I’ve been thinking about philosophy lately. I can now see why people think its BS. A few days ago, in course of a few beers, I conversed with a well-school guy on the history of 1960’s and its consequences. There was a good amount give and take dialogue with common ideas in between. But a certain point, I concluded this guy doesn’t know what he’s talking about. Let me explain.
Exploration of ideas without consideration of real-world consequences is where people stop buying into whatever you’re saying or at least, I call BS. The guy asserted drugs like LSD, unadulterated use, are simply brain altering substances and can raise conscientiousness to a higher level.
Yeah right.
That’s hippie talk.
Multiple acid trips are good way to go crazy. Scientific literature journals on drug abuse and addiction express stuff like chronic LSD-induced psychosis and long-term flashbacks as significant adverse consequences to these drugs.
What about the therapeutic benefits to LSD? Yeah, there some work on treating alcoholism with it. But for the most part, this stuff is unpredictable as it depends on factors like setting, genetics, mind-set, expectations, and drug content purity.

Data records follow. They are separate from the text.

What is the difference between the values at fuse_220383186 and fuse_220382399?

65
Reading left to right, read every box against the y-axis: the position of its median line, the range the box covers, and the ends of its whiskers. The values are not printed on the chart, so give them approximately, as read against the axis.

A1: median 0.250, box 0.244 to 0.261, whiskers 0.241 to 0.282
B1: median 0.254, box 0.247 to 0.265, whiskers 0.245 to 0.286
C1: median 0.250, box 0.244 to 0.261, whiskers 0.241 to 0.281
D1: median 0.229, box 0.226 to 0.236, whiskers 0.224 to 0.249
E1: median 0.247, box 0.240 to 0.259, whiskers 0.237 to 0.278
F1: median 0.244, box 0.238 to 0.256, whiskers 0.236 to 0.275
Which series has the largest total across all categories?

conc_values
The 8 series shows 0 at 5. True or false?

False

Later, the idea of families living on communes as a viable lifestyle is nonsense. Imagine my head shacking no, side to side, at this point in time. I always ask myself, in this system, who is going to take out the trash? The idea is shared responsibility, no restrictions, live free kind of society. But reality is a bunch of potheads squatting a campsite, never scooping the 3 day old dog poo from the carpet, kids running around like Lord of the Flies, and every guy is father to some kid, but don’t know which one.
And here’s my thing: fine. I don’t care. Do all the free sex, love, and drugs to your heart’s content. But as soon as there’s a kid in the picture, I got a problem with it now. This is a good way to screw up a kid. The neglect of no adult supervision or parents, the abuse of horrible living standards, the non-sense of home schooling from screwballs, and then the denial that, hey, what is it to you, can’t judge, stop generalizing–folk, is dangerous and irresponsible.

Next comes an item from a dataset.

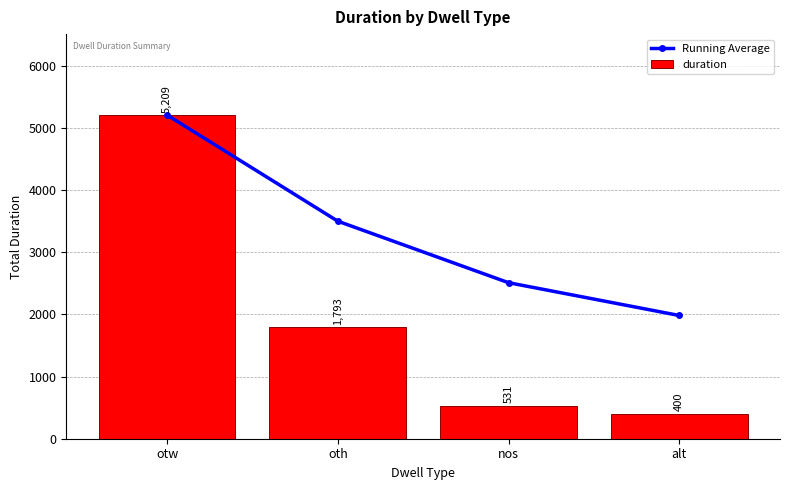

Rank the categories by duration value from lowest to highest.

alt, nos, oth, otw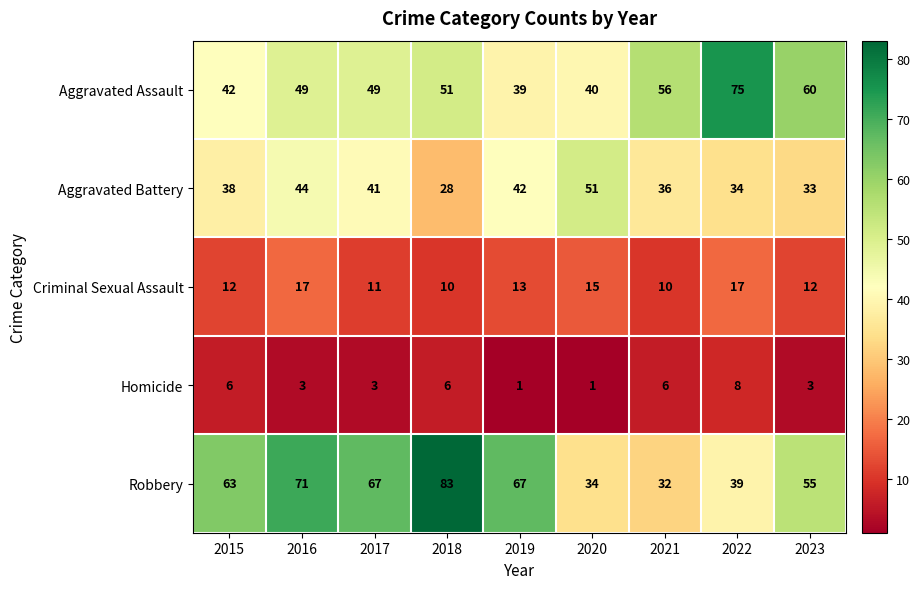

At how many categories does at least one series exceed 5?

9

So back to philosophy. This goes for right-wing philosophies too. One comes to mind. Pro-lifers adamant campaign against the morning after pill, or Plan B, and Wal-Mart’s move to relucntantly sell over the counter back a few years ago because a) pro-lifers belief its an abortion pill and b) it encourages sexual activity, and) its morally wrong/bad to give this to the public, specifically teenagers.

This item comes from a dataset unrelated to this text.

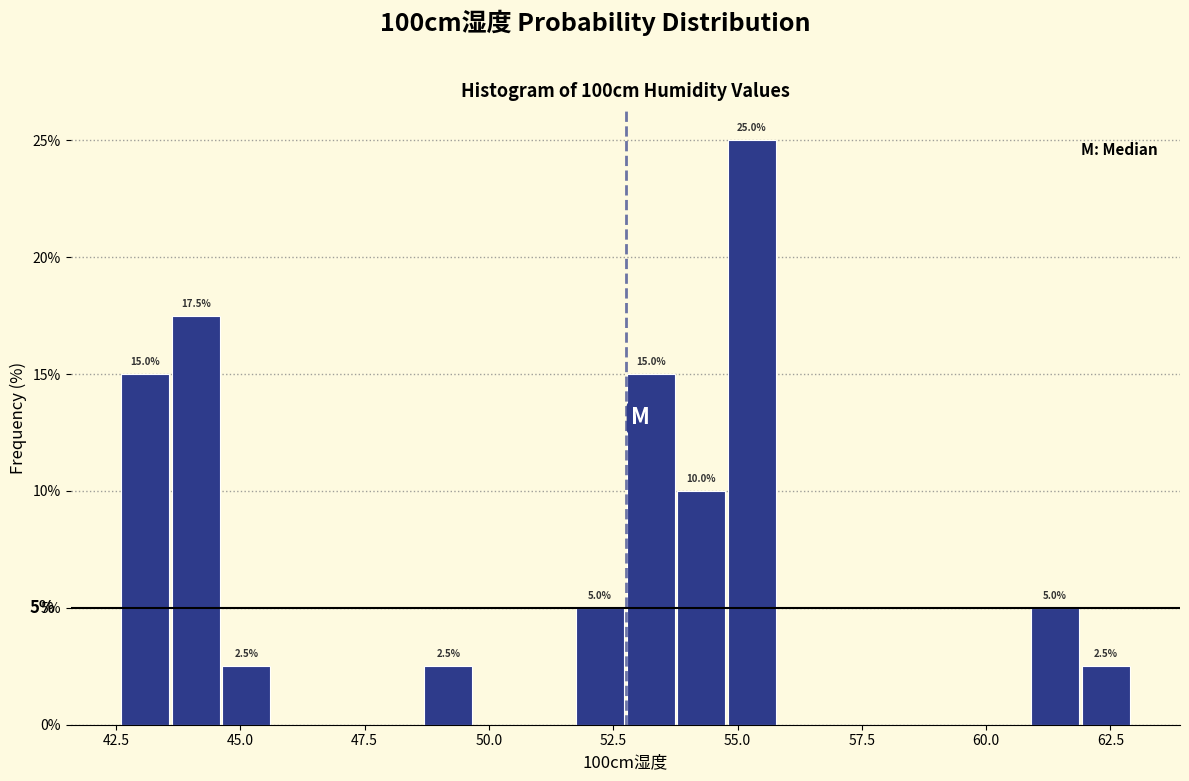

Read against the x-axis, roughly where is the centre of the tallest bar?

55.5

Here’s why I don’t buy into their campaign. Its a contraceptive pill that works exactly like birth control, that you take after sex instead of before. Awesome. Here’s a product that can reduce the number of abortions in this country. Awesome. And this can prevent unplanned pregnancies. Awesome. Do they bite? Nope. They say its an abortion pill and its dangerous to take it.
I suspect their stance is not motivated by pro-life, but teenagers having sex without consequences. They didn’t have sex in high school and judge those who did. And now its payback.
Instead on working on and coming to common ground with the pro-choice folk like reducing the rate of teenagers having sex, both are quite content to yell at each other on the margins.
Conclusion: I don’t like dogma or orthodoxy. Ideas are fine. I like playing with them and exploring them. But the neglect of real-world results suggests to me they don’t know what they are talking about. BS I call.